Peruvian military school

The Leoncio Prado Military Academy (Colegio Militar Leoncio Prado) is a Peruvian educational institution founded on 27 August 1943 by President of the Republic Manuel Prado Ugarteche and Secretary of Education Elías La Rosa.

The academy came to worldwide notice as the setting of the novel The Time of the Hero by the Peruvian writer and Nobel laureate Mario Vargas Llosa. A military-style high school with boarding facilities, it serves as both a military high school and the preparatory school for potential officers of the Peruvian Armed Forces, who make up most of its alumni.

== Creation ==
On 18 January 1944, through Law 9890, the Academy was named after Leoncio Prado Gutiérrez, one of the Peruvian heroes of the War of the Pacific (and the President's half-brother through their father Mariano Ignacio Prado's first marriage). On 15 July 1944, it was officially inaugurated and started to function. The first authorities of the Academy were Headmaster Army Colonel José del Carmen Marín Arista and Academic Director Dr. Manuel Velasco Alvarado.

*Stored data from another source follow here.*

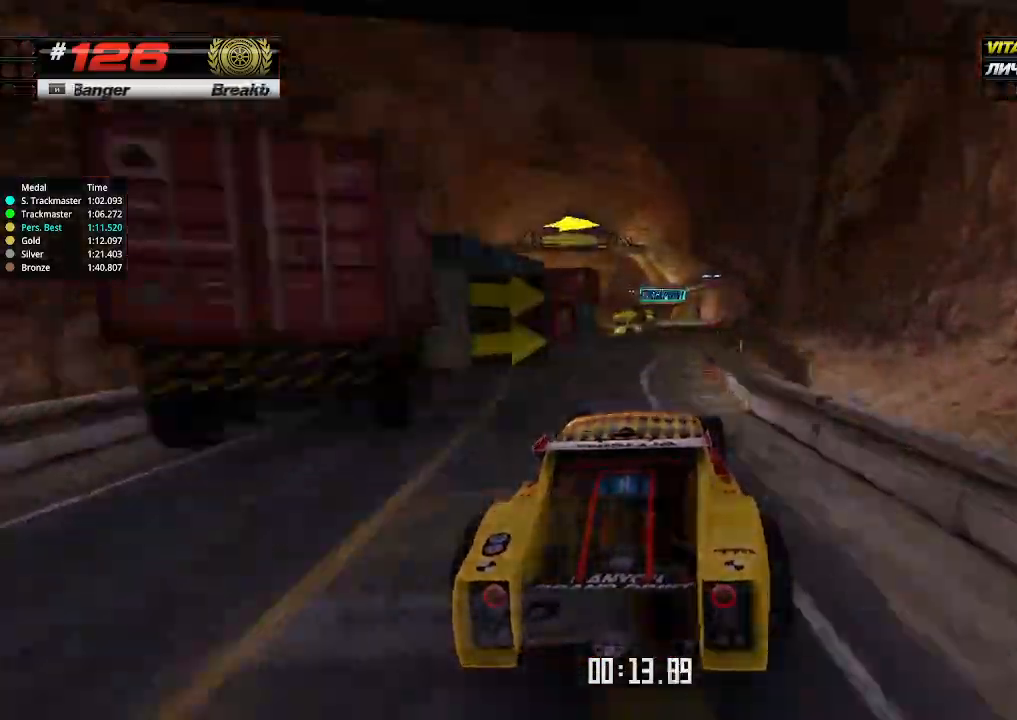
{"keys": ["left", "up"], "events": [[200, "left", "down"], [234, "left", "up"], [434, "left", "down"]]}
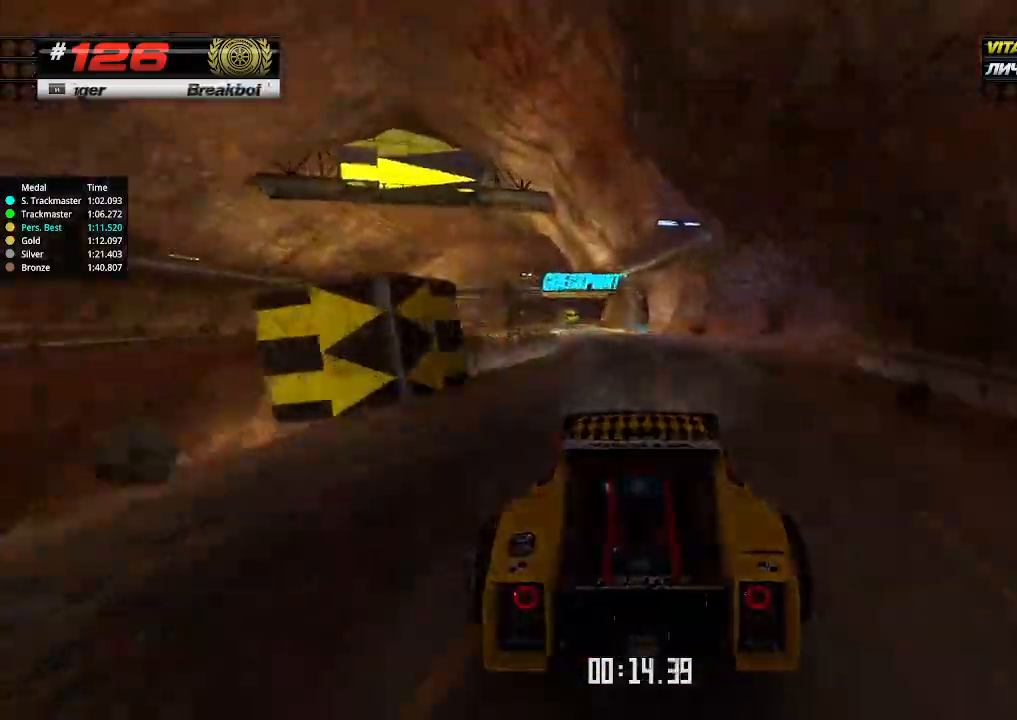
{"keys": ["right", "up"], "events": [[367, "left", "up"], [500, "right", "down"]]}
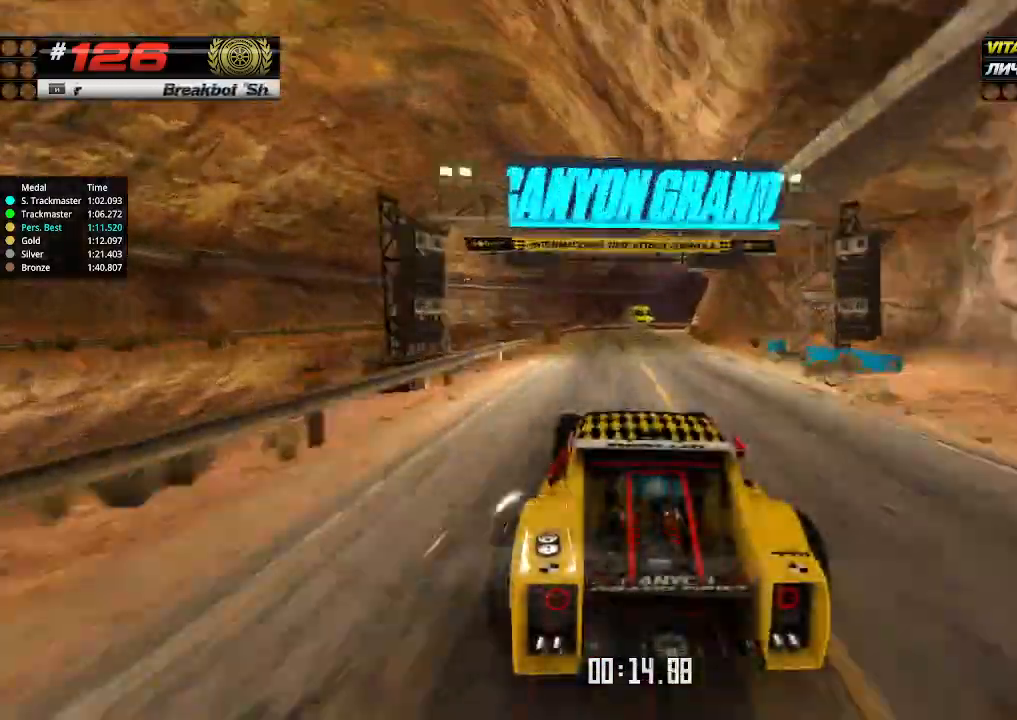
{"keys": ["right"], "events": [[67, "down", "down"], [67, "up", "up"], [367, "down", "up"]]}
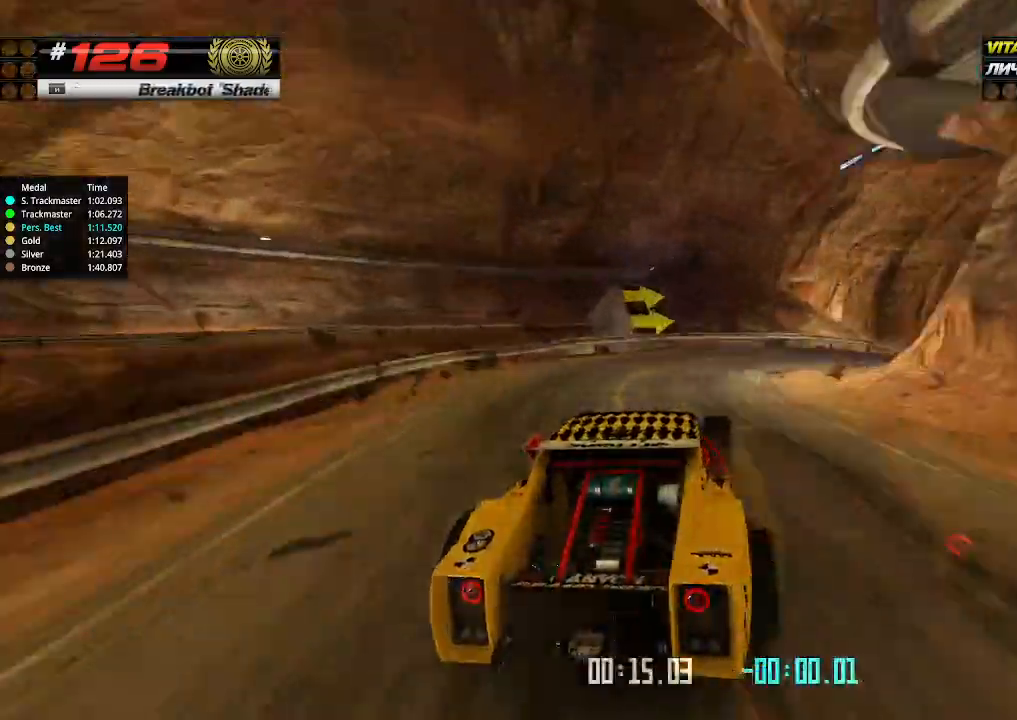
{"keys": ["up"], "events": [[100, "up", "down"], [434, "right", "up"]]}
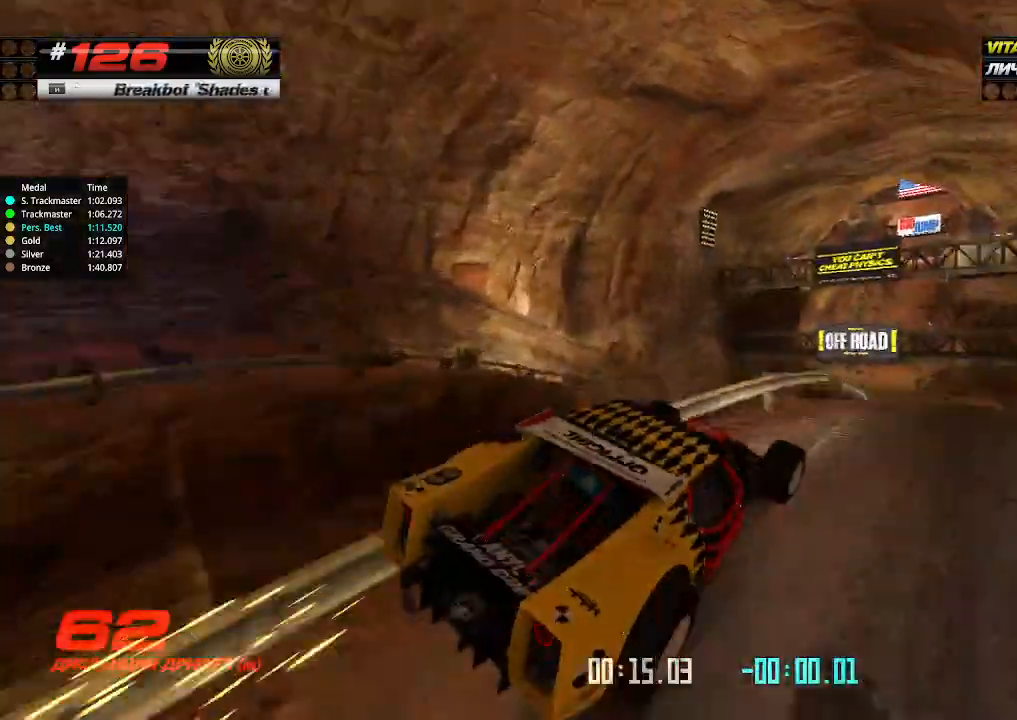
{"keys": ["up"], "events": [[67, "left", "down"], [167, "left", "up"]]}
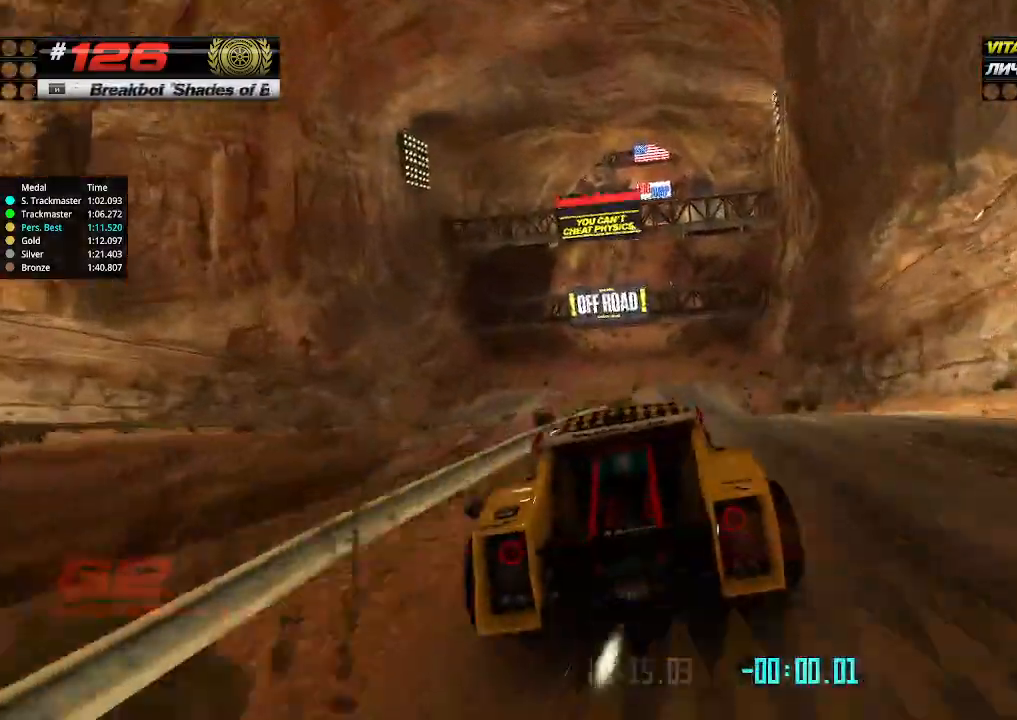
{"keys": ["left", "up"], "events": [[34, "right", "down"], [100, "right", "up"], [467, "left", "down"]]}
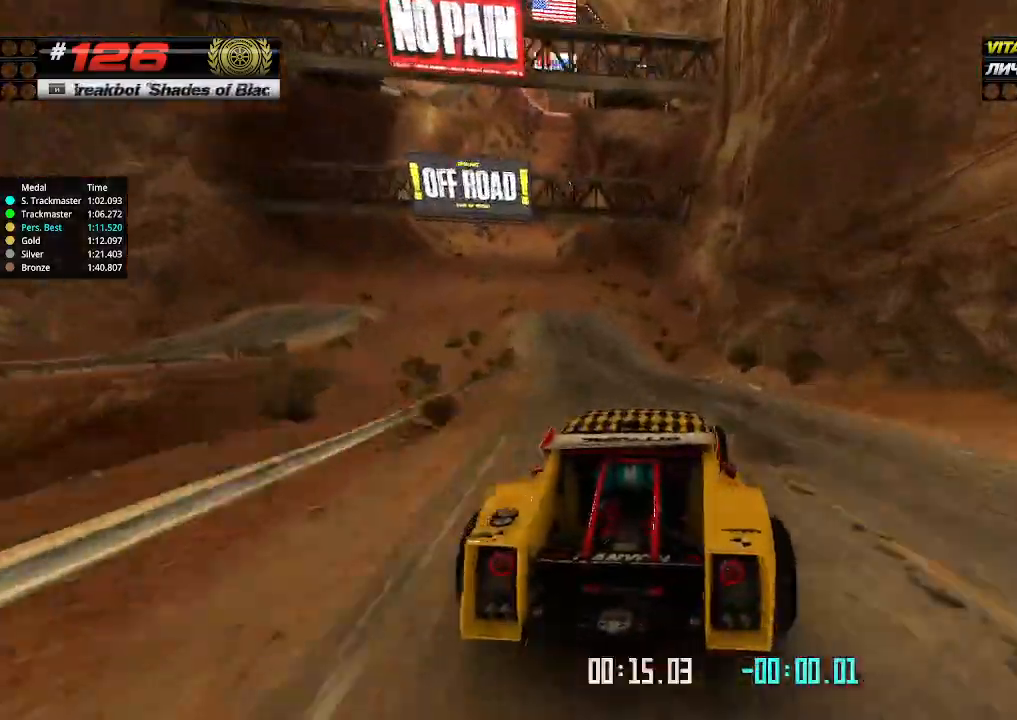
{"keys": ["up"], "events": [[167, "left", "up"], [367, "left", "down"], [467, "left", "up"]]}
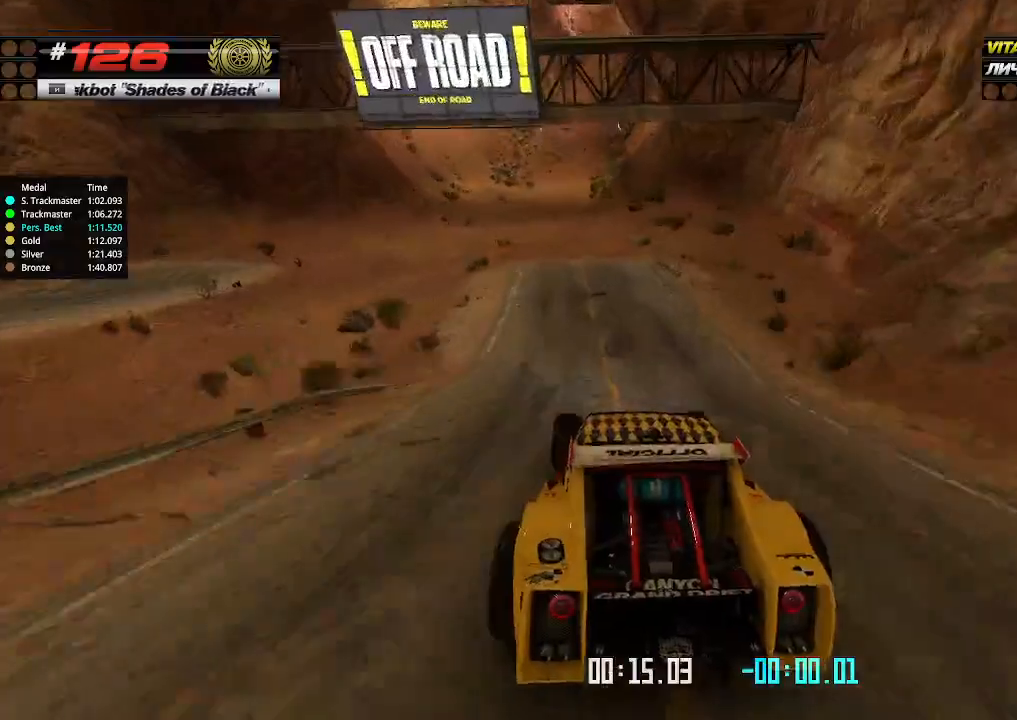
{"keys": ["up"], "events": []}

In 1945, Colonel Juan Mendoza Rodríguez took over the direction of the school. Among the first teachers at the Academy were Gustavo Pons Muzzo, Alfredo Rebaza Acosta, Walter Peñalosa Ramella, Humberto Santillán Arista, Flavio Vega Villanueva, Ricardo Cazorla Sormani, and Luis Bedoya Reyes.

==Location and structure==

The school is located in the La Perla District on the border of Callao and the San Miguel District, Lima on Costanera Avenue, number 1541.

The structure was originally based on the 'Guardia Chalaca Barracks', made of two pavilions without doors or windows. Later on, the school was furnished with other facilities like a dining room, bedrooms, an infirmary, laboratories, administrative offices, an auditorium, a swimming pool, a stadium, a library, a gym, and a coliseum enclosure.

==Academic reform==

Between 1977 and 1981 it went through a period of reform aimed at transforming it from a military secondary school to a Professional Education Centre, based on the Academic Reform standards which were being implemented at the time. Most of the teachers of the previous era migrated away from the school and a new group of teachers joined the Academy.

In 1982, it was decided to keep it as a secondary school. Currently, its academic programme is based on the guidelines of Peru's Ministry of Education.